Ten bewitching Toronto concert photographs of Lady Gaga, Kurt Cobain and Rush
If you’ve attended a major rock concert in Toronto at any point over the past 35 years, then you’ve probably seen Richard Beland. Or, at least, the back of his head. Since 1986, the veteran photographer has been a stage front fixture. He’s captured music’s biggest names in action, while also being granted exclusive access to the inner sanctums of notoriously secretive bands like Rush and The Tragically Hip.
With over 3,000 shows under his belt, Beland is opening up his archive this month to display 55 images at a career retrospective at Yorkville’s Liss Gallery. Here, he tells us about the stories behind 10 of his most striking snaps.
November 1993 at Maple Leaf Gardens
Ken Tizzard rang me on my birthday—this is before he was the bassist for The Watchmen; at the time he was working for Canadian Musician magazine. I was in my second year at Fanshawe studying photography and his sister Paula was in my class, so we made a connection. Ken knew I was keen on photographing bands, and he asked, “Do you want to go to Toronto to shoot Nirvana tomorrow night at Maple Leaf Gardens?” And I said, “Absolutely!” This was the only time I photographed the band; Kurt died the next April. To be able to photograph them at their peak was very exciting, and this photo really captures the energy of the early 90s.
October 2002 at the SkyDome
Getting a good photograph of Mick Jagger is no easy task because he never stops moving. This one is from the first few minutes of the concert, right when he comes on stage. It doesn’t take him long to get that jacket off.
December 1998, behind the Horseshoe Tavern
I was shooting a Chart magazine cover story at the Horseshoe about the Hip going on the Phantom Power tour with By Divine Right, and after we finished the job inside, I said, “Why don’t we just go out back and do some more shots?” There was a beige wall, and I was using natural light while Gord was getting ready and fixing his toque. It wasn’t a planned photograph—I was just testing my camera to make sure the shot would work. Then, Shelley Stertz and Jake Gold—from the Hip’s management team—called me up and asked for usable photos for an upcoming tour. It’s such a weird shot. I cropped his wrist off; it breaks every rule that I teach. But they ended up using it for all kinds of things. It’s probably my most known photograph of Gord.
August 2002 at the Molson Amphitheatre
This is one of those moments I’m often looking for—something dynamic. You’re waiting a lot of times for that moment. If I would’ve photographed Bowie one second before or a second later, it wouldn’t have been as cool a photograph. But I got the moment right before the action.
July 2010 at the Air Canada Centre
Normally, you’d shoot a grand piano in landscape, but this whole scene just lent itself to being vertical—the fire’s reaching up, and her hand’s reaching up. When my kids were younger, I told them a story: Lady Gaga’s piano was on fire and she was waving for the fire department to help her.

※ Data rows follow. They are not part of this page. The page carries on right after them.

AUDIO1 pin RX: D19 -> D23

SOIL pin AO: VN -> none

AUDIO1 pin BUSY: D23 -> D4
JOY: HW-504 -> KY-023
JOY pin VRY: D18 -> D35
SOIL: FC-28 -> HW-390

July 2007 at Air Canada Centre
A few people have asked if this is really my photograph. There’s a photograph similar to this one from the ’70s, but I can assure you this is my photograph. There was a bit of luck and serendipity with band members Stewart Copeland in the background and Andy Summers off to the right. But I will also give myself some credit, because I could just feel that Sting was about to launch himself.
July 2003 at SARStock
Keith’s pose, here, has this natural S-curve that leads the eye subtly through the photo. And he’s just the epitome of cool—who gets to walk around without their shirt done up and still look cool?
January 2005 at Metalworks Studios
I’ve always been a massive Rush fan and seen every single tour since Grace Under Pressure in 1984. This was right after the 2004 tsunami and my friend and photographer Andrew MacNaughtan was directing the video for the Canada for Asia benefit show. Rush was recording “Closer to the Heart” with Bubbles (a.k.a. Mike Smith from Trailer Park Boys) and Ed Robertson out at Metalworks. Andrew needed a still photographer to cover the day, and in this particular moment, Neil is looking at Alex Lifeson, Geddy Lee, Bubbles, and Ed—they’re horsing around and joking. I was sitting right beside Neil, observing him observing them, and discreetly snapping photographs.
July 2008 on the Molson Amphitheatre grounds
Robert Plant, Allison Kraus and T Bone Burnett were scheduled to do a press conference at Molson Amphitheatre. I went down early and was alone in the press tent. Robert came in and sat down, and he was just looking at me. I brought my camera up to my eye, and Robert kept looking. I thought, if he’s not cool with this, he’s going to turn his head or he’s going to walk away. I took five or six photos and then quietly put my camera down. He nodded at me when I was finished, almost as if to say, “Thank you for not being obnoxious.”
September 2009 at the Rogers Centre
I’ve probably shot every U2 tour since 1987, but it’s very difficult to get all of the band members together in one shot. Especially when they’re playing stadiums. This moment didn’t last very long, because The Edge and Adam Clayton were going to take off at any moment, and it’s always hard to get a drummer with the drumsticks in the air. Everything coalesced, here, for me.